Osaka-ya (snow cones, ice cream, manju, mochi), Sacramento - anyone?
I read about Osaka-Ya from a poster on the SF Bay Area board. Made fresh daily for 43yrs. Anyone else have experience getting their snow cones, manju, mochi? There's 65 reviews on Yelp 4.5 stars which is Great!
2215 10th St
Sacramento, CA 95818
We are open seven days a week, except major holidays; closed for vacation, and after New Year's.
Dates are subject to change year to year, but we will try and let you know in advance.
Monday 9 a.m. to 4 p.m.
Tuesday to Friday 9 a.m. to 6 p.m.
Saturday-Sunday, 9 a.m. to 5 p.m.
I have been going to Osaka-ya off and on for 35 years. I am originally from Sacramento, and the neighborhood is one of my old hangouts. Osaka-ya is the real deal, very Japanese-American take on real Japanese stuff, and the staff are wonderfully kind and helpful. My wife is Japanese and when we happen to be in Sacramento she likes to go there and get old-school Japanese sweets. I am surprised that they are still in business because they are really too "hip for the room" in Sacramento.
Sadly, the owner just passed away. I saw his obituary in the local paper last week. Hopefully the family will keep the business going.

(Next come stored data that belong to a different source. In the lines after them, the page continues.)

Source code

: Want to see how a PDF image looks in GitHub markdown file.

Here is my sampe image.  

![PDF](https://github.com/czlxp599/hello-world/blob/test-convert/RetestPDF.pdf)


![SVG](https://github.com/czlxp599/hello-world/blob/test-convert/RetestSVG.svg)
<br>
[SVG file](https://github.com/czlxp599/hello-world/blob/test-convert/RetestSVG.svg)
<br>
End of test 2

I made my first visit to Osaka-ya today.
Here's what was on display for sale today,
I told the young man at the counter that I'd heard that it was famous for the cherry leaf confection made in the spring. While this was a bit on the early side, I asked whether they might be available, since the cherry trees were blooming early this year. I was in luck, indeed a small number of sakura domyouji had just been made. I was able to buy six of them today. Some further reading seems to indicate that these are Kansai style. Here's what they look like,
I'll have time to return on Thursday before I leave Sacramento. What else should I buy here?
re: Melanie Wong
We had the Sakura domyouji for dessert last night. My non-Asian hosts really enjoyed them as unlike anything they'd tasted before. It was my first time too. We ate the cherry leaves, which seem to be lightly pickled in a salt brine. There's an interesting savory herbal aroma, chewy faintly sweet rice, and a filling of red bean paste. Six cost me $7.50.

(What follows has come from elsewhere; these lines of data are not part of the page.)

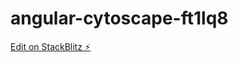 # angular-cytoscape-ft1lq8

[Edit on StackBlitz ⚡️](https://stackblitz.com/edit/angular-cytoscape-ft1lq8)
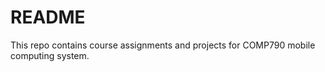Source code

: # README #

This repo contains course assignments and projects for COMP790 mobile computing
system.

if they have the walnut red bean manju it is my favorite. they also have yuzu some days at this time of year.
also, they have my favorite chocolate mochi - it's by the cash register usually, not in the regular case.

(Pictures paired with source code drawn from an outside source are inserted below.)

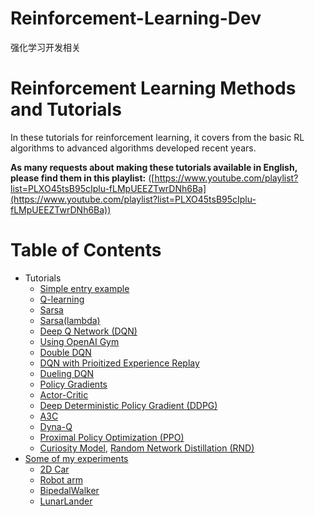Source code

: # Reinforcement-Learning-Dev
强化学习开发相关


# Reinforcement Learning Methods and Tutorials

In these tutorials for reinforcement learning, it covers from the basic RL algorithms to advanced algorithms developed recent years.


**As many requests about making these tutorials available in English, please find them in this playlist:** ([https://www.youtube.com/playlist?list=PLXO45tsB95cIplu-fLMpUEEZTwrDNh6Ba](https://www.youtube.com/playlist?list=PLXO45tsB95cIplu-fLMpUEEZTwrDNh6Ba))

# Table of Contents

* Tutorials
    * [Simple entry example](https://github.com/MorvanZhou/Reinforcement-learning-with-tensorflow/tree/master/contents/1_command_line_reinforcement_learning)
    * [Q-learning](https://github.com/MorvanZhou/Reinforcement-learning-with-tensorflow/tree/master/contents/2_Q_Learning_maze)
    * [Sarsa](https://github.com/MorvanZhou/Reinforcement-learning-with-tensorflow/tree/master/contents/3_Sarsa_maze)
    * [Sarsa(lambda)](https://github.com/MorvanZhou/Reinforcement-learning-with-tensorflow/tree/master/contents/4_Sarsa_lambda_maze)
    * [Deep Q Network (DQN)](https://github.com/MorvanZhou/Reinforcement-learning-with-tensorflow/tree/master/contents/5_Deep_Q_Network)
    * [Using OpenAI Gym](https://github.com/MorvanZhou/Reinforcement-learning-with-tensorflow/tree/master/contents/6_OpenAI_gym)
    * [Double DQN](https://github.com/MorvanZhou/Reinforcement-learning-with-tensorflow/tree/master/contents/5.1_Double_DQN)
    * [DQN with Prioitized Experience Replay](https://github.com/MorvanZhou/Reinforcement-learning-with-tensorflow/tree/master/contents/5.2_Prioritized_Replay_DQN)
    * [Dueling DQN](https://github.com/MorvanZhou/Reinforcement-learning-with-tensorflow/tree/master/contents/5.3_Dueling_DQN)
    * [Policy Gradients](https://github.com/MorvanZhou/Reinforcement-learning-with-tensorflow/tree/master/contents/7_Policy_gradient_softmax)
    * [Actor-Critic](https://github.com/MorvanZhou/Reinforcement-learning-with-tensorflow/tree/master/contents/8_Actor_Critic_Advantage)
    * [Deep Deterministic Policy Gradient (DDPG)](https://github.com/MorvanZhou/Reinforcement-learning-with-tensorflow/tree/master/contents/9_Deep_Deterministic_Policy_Gradient_DDPG)
    * [A3C](https://github.com/MorvanZhou/Reinforcement-learning-with-tensorflow/tree/master/contents/10_A3C)
    * [Dyna-Q](https://github.com/MorvanZhou/Reinforcement-learning-with-tensorflow/tree/master/contents/11_Dyna_Q)
    * [Proximal Policy Optimization (PPO)](https://github.com/MorvanZhou/Reinforcement-learning-with-tensorflow/tree/master/contents/12_Proximal_Policy_Optimization)
    * [Curiosity Model](/contents/Curiosity_Model), [Random Network Distillation (RND)](/contents/Curiosity_Model/Random_Network_Distillation.py)
* [Some of my experiments](https://github.com/MorvanZhou/Reinforcement-learning-with-tensorflow/tree/master/experiments)
    * [2D Car](https://github.com/MorvanZhou/Reinforcement-learning-with-tensorflow/tree/master/experiments/2D_car)
    * [Robot arm](https://github.com/MorvanZhou/Reinforcement-learning-with-tensorflow/tree/master/experiments/Robot_arm)
    * [BipedalWalker](https://github.com/MorvanZhou/Reinforcement-learning-with-tensorflow/tree/master/experiments/Solve_BipedalWalker)
    * [LunarLander](https://github.com/MorvanZhou/Reinforcement-learning-with-tensorflow/tree/master/experiments/Solve_LunarLander)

i was considering buying one of the big boxes in the freezer - day old/frozen/half price just so i could try as many flavors as possible!
also, be sure to try the taiwanese grocery store next door - excellent 5 spice beef and shrimp sticks, along with soup dumplings! check them out on yelp - just try taiwanese market and you'll find the link
I did indeed return before leaving town, my last stop before jumping on the freeway back to the Bay Area. It's actually quite conveniently located for a final shopping trip.
Two days after my first visit, they'd started making sakura mochi and I got the last two pieces available, as well as more sakura domyouji. I shared these with some friends the next day and we unanimously agreed that the domyouji's whole grains of glutinous rice made for the more interesting confection.
I also picked some manju and mochi that I ate over the next four days. They kept quite well in their snug glassine wrappings. The sakura mochi was quite forgettable. The coffee manju okay but could have been more strongly flavored. I liked the thick pancake pretty well but the block of plain mochi inside was kind of boring. Best of this group was the walnut manju filled with red bean paste, a much richer and seemingly more buttery cake base.
My favorite of all were the chocolate mochi. Oh my! Soft as baby's cheeks, and the filling's like chocolate ganache.
Many thanks to rmarisco for the pointers.